*** Block opens ***

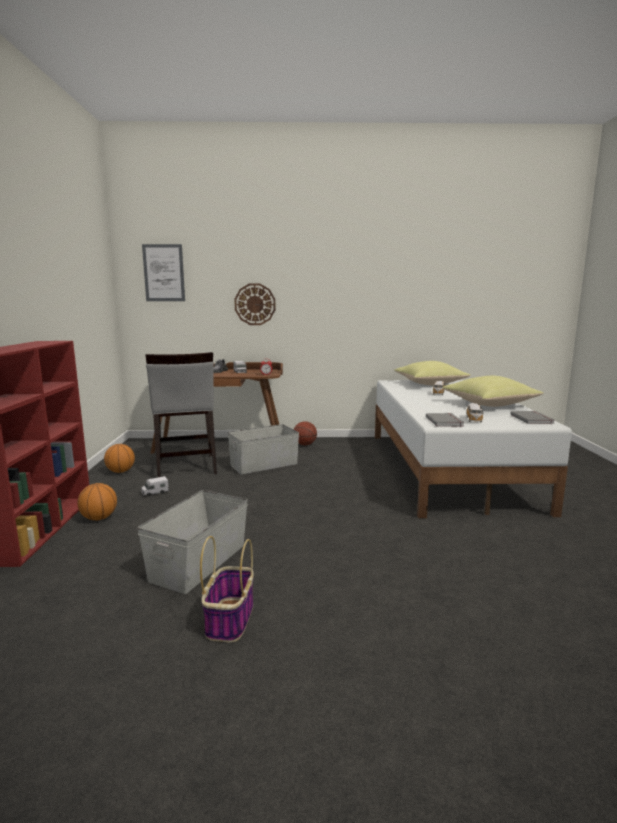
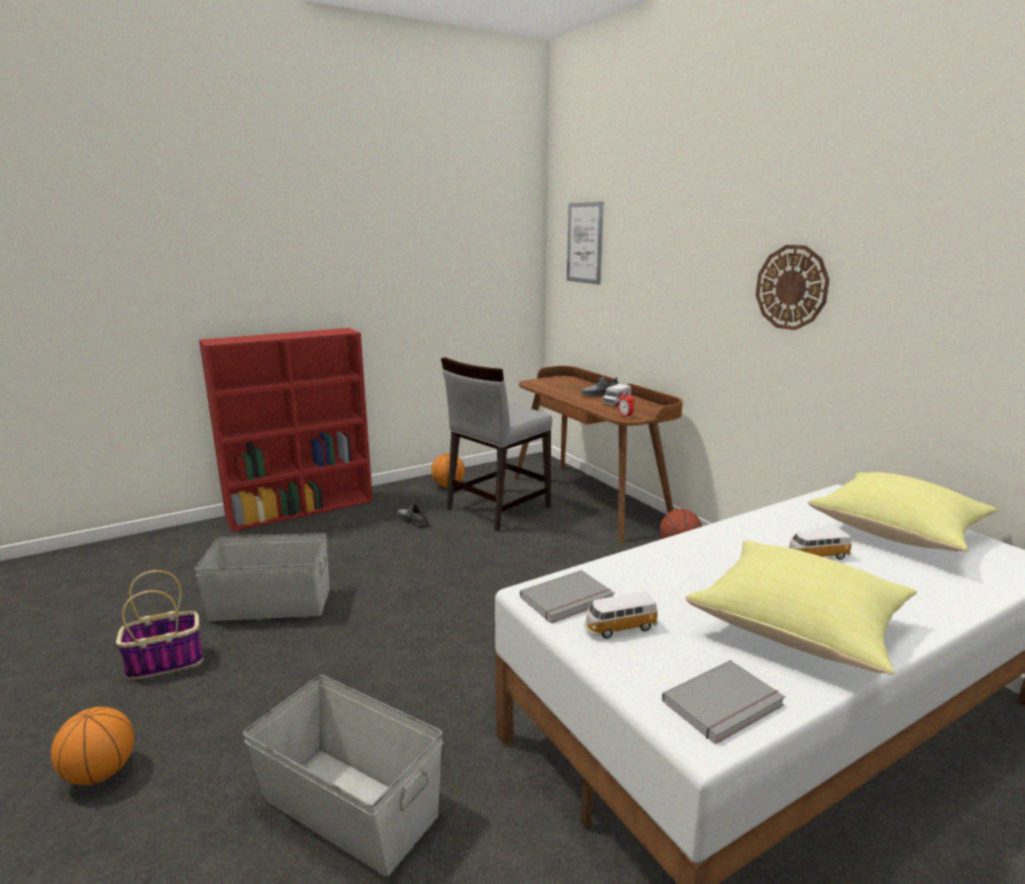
camera: 60 degrees right, 5 degrees up
(99, 518) = (335, 522): basketball -> basketball (100, 773)
(155, 492) = (413, 521): toy truck -> grey shoe
(255, 304) = (671, 299): wall clock -> wall clock (791, 287)
(264, 465) = (561, 547): grey storage box -> grey storage box (349, 808)

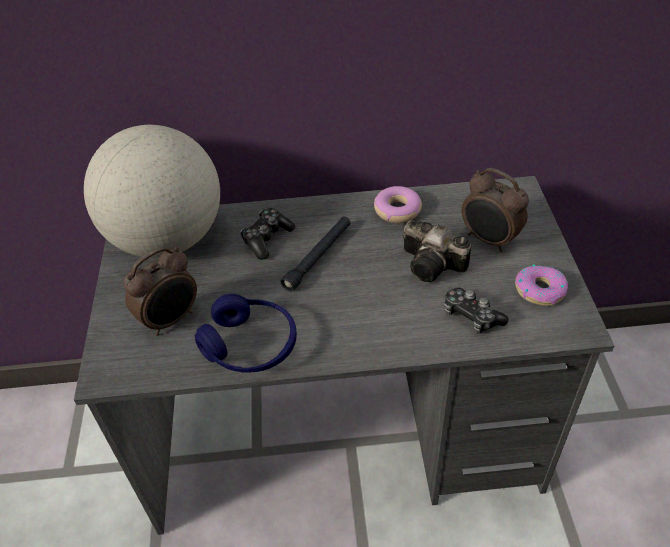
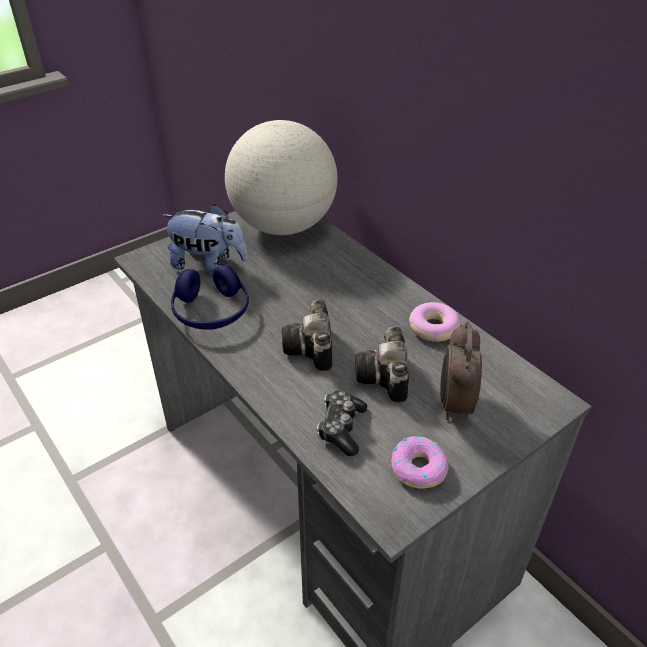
camera: 55 degrees right, 5 degrees down
(171, 319) = (208, 264): alarm clock -> plush toy
(267, 239) = (327, 270): game controller -> none
(318, 257) = (332, 306): black flashlight -> none
(365, 295) = (311, 350): none -> camera

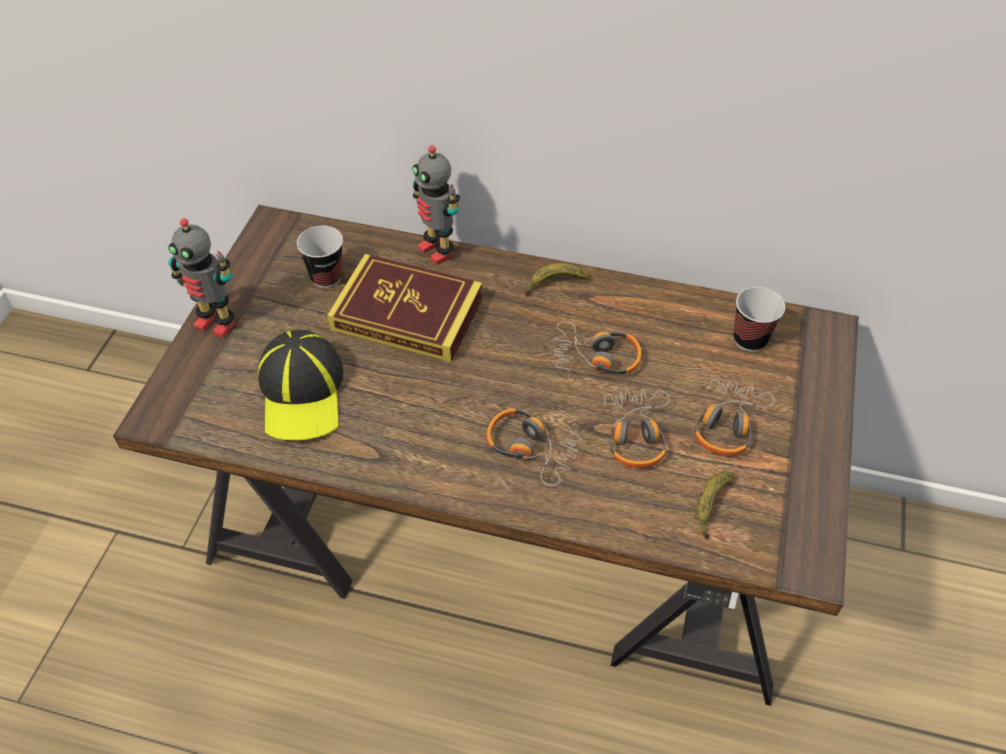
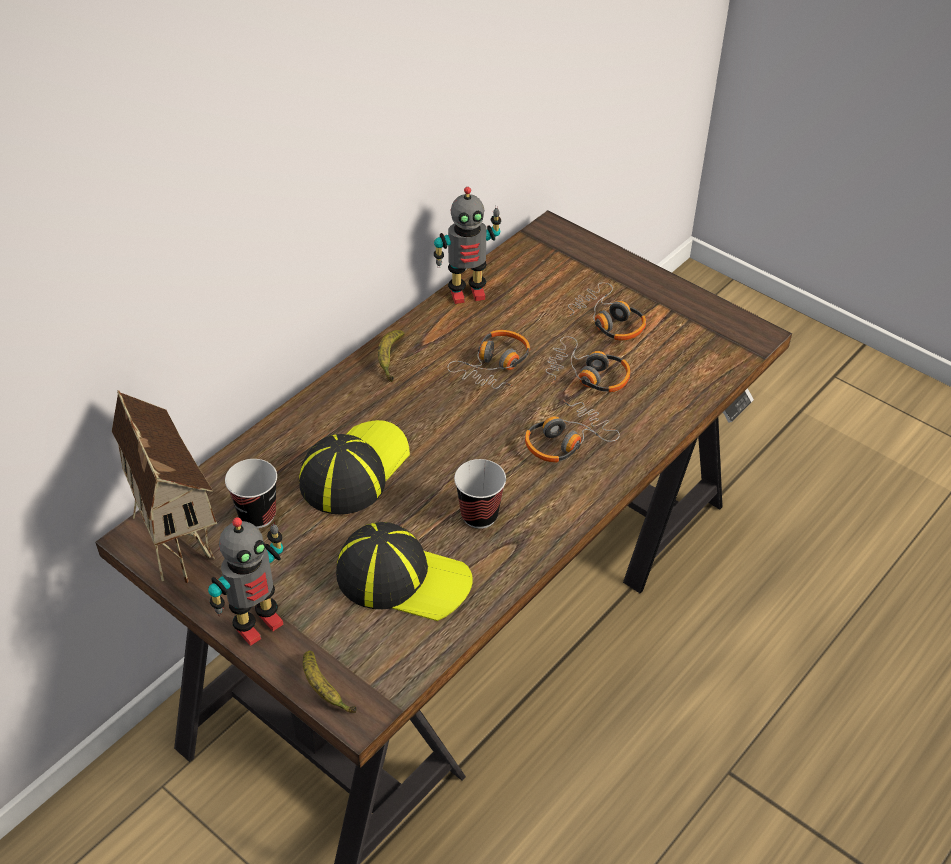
camera: 65 degrees left, 5 degrees down
(276, 247) = (179, 544): none -> toy house
(407, 313) = (354, 470): book -> cap
(438, 250) = (286, 420): toy robot -> toy robot (467, 293)
(710, 505) = (678, 362): banana -> banana (324, 689)
(750, 339) = (533, 273): cup -> cup (479, 515)

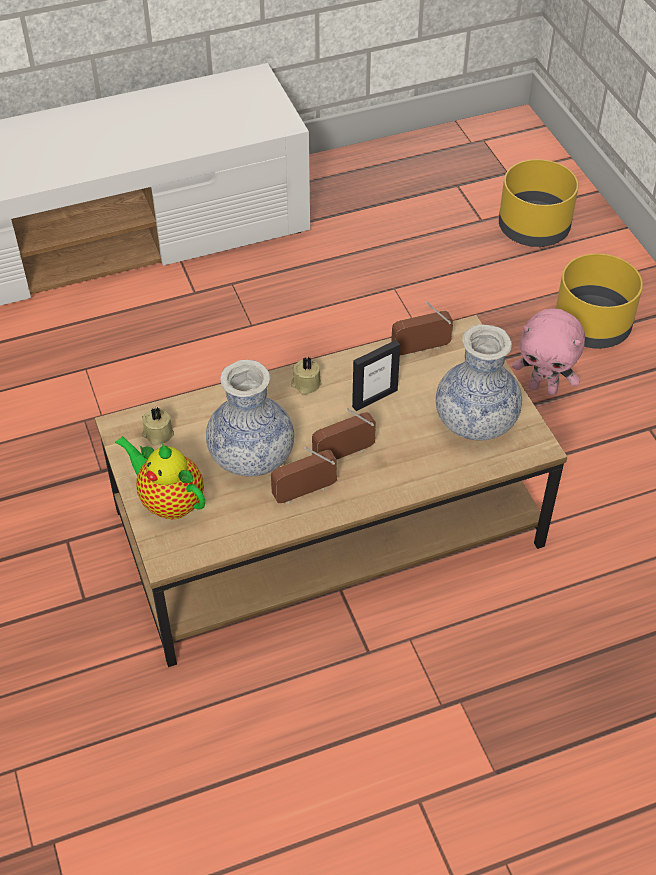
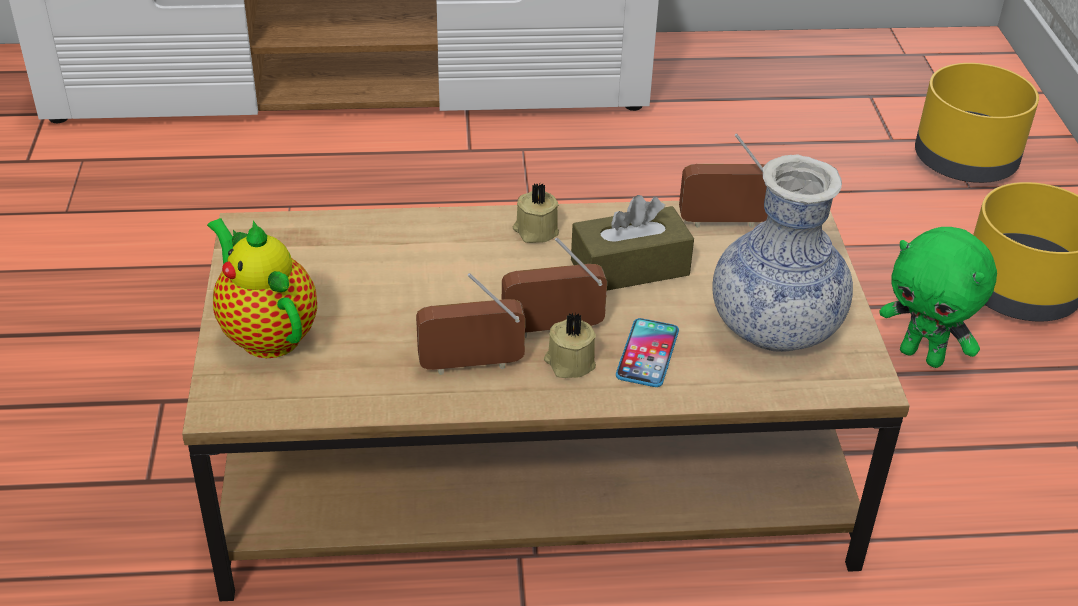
camera: 15 degrees right, 10 degrees down
(157, 434) = (294, 249): beige candle -> beige candle (569, 363)
(251, 457) = (414, 303): vase -> none
(374, 398) = (630, 268): picture frame -> brown tissue box
(406, 458) = (647, 354): none -> phone
(543, 388) = (923, 356): pink plush toy -> green plush toy

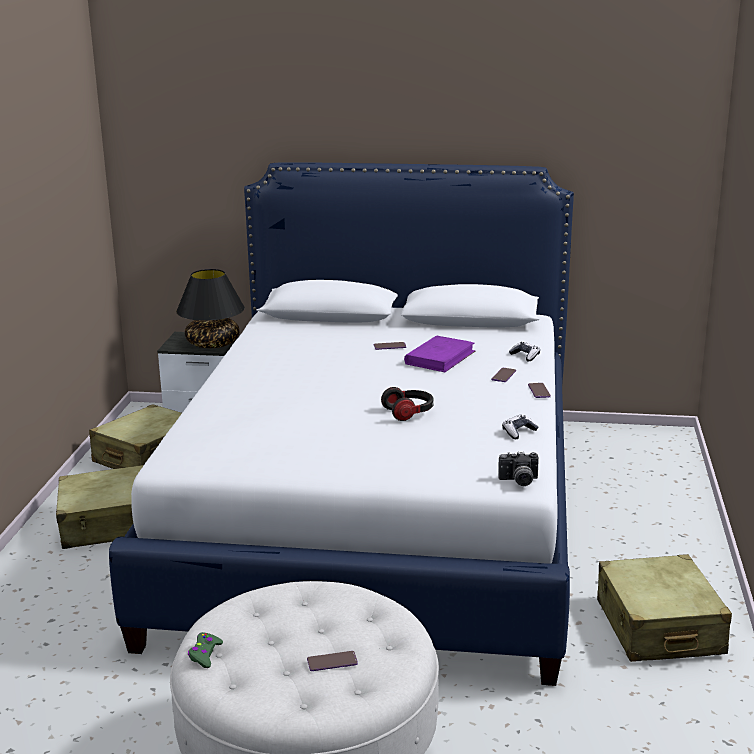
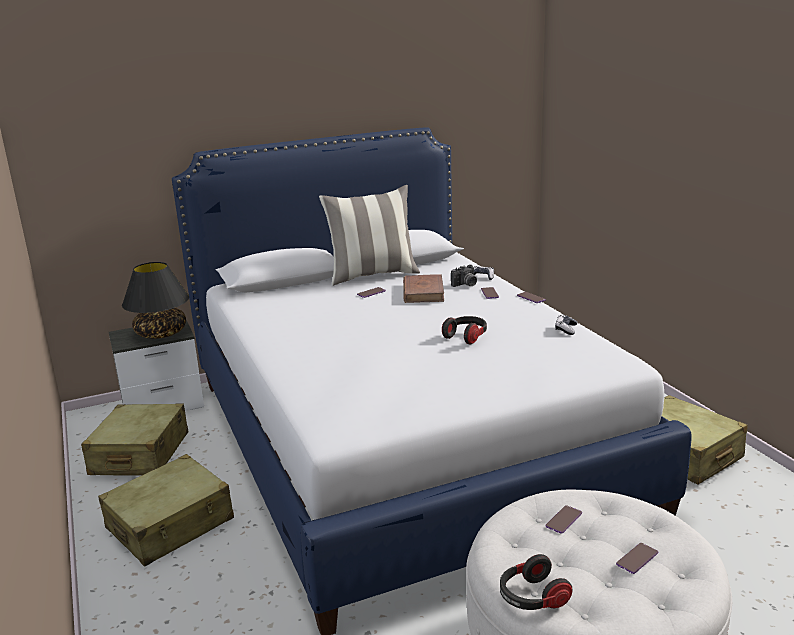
camera: 30 degrees left, 0 degrees up
(205, 654) = (532, 598): green game controller -> headphones
(318, 609) = (563, 520): none -> phone
(419, 328) = (372, 275): none -> pillow
(440, 358) = (423, 292): purple book -> brown book
(519, 481) = (624, 363): camera -> camera (465, 285)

*** Block closes ***

- EXERCISE OBJECTIVE
Exactly as written, give again every line from the one containing "(157, 434) = (294, 249): beige" through the last line of the material, both included, with the pictures left out.

- ANSWER TO THE PROBLEM
(157, 434) = (294, 249): beige candle -> beige candle (569, 363)
(251, 457) = (414, 303): vase -> none
(374, 398) = (630, 268): picture frame -> brown tissue box
(406, 458) = (647, 354): none -> phone
(543, 388) = (923, 356): pink plush toy -> green plush toy

camera: 30 degrees left, 0 degrees up
(205, 654) = (532, 598): green game controller -> headphones
(318, 609) = (563, 520): none -> phone
(419, 328) = (372, 275): none -> pillow
(440, 358) = (423, 292): purple book -> brown book
(519, 481) = (624, 363): camera -> camera (465, 285)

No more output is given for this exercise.